--- START ---
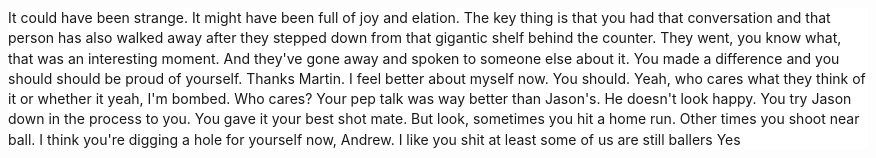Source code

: It could have been strange. It might have been full of joy and elation. The key thing is that
you had that conversation and that person has also walked away after they stepped down from
that gigantic shelf behind the counter. They went, you know what, that was an interesting moment.
And they've gone away and spoken to someone else about it. You made a difference and you should
should be proud of yourself.
Thanks Martin.
I feel better about myself now.
You should.
Yeah,
who cares what they think of it or whether it yeah,
I'm bombed.
Who cares?
Your pep talk was way better than Jason's.
He doesn't look happy.
You try Jason down in the process to you.
You gave it your best shot mate.
But look,
sometimes you hit a home run.
Other times you shoot near ball.
I think you're digging a hole for yourself now,
Andrew.
I like you shit at least some of us are still ballers
Yes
--- END ---
What the task requires
Exactly repeat the data above; the pictures do not belong in your copy.

Result for this task
Source code

: It could have been strange. It might have been full of joy and elation. The key thing is that
you had that conversation and that person has also walked away after they stepped down from
that gigantic shelf behind the counter. They went, you know what, that was an interesting moment.
And they've gone away and spoken to someone else about it. You made a difference and you should
should be proud of yourself.
Thanks Martin.
I feel better about myself now.
You should.
Yeah,
who cares what they think of it or whether it yeah,
I'm bombed.
Who cares?
Your pep talk was way better than Jason's.
He doesn't look happy.
You try Jason down in the process to you.
You gave it your best shot mate.
But look,
sometimes you hit a home run.
Other times you shoot near ball.
I think you're digging a hole for yourself now,
Andrew.
I like you shit at least some of us are still ballers
Yes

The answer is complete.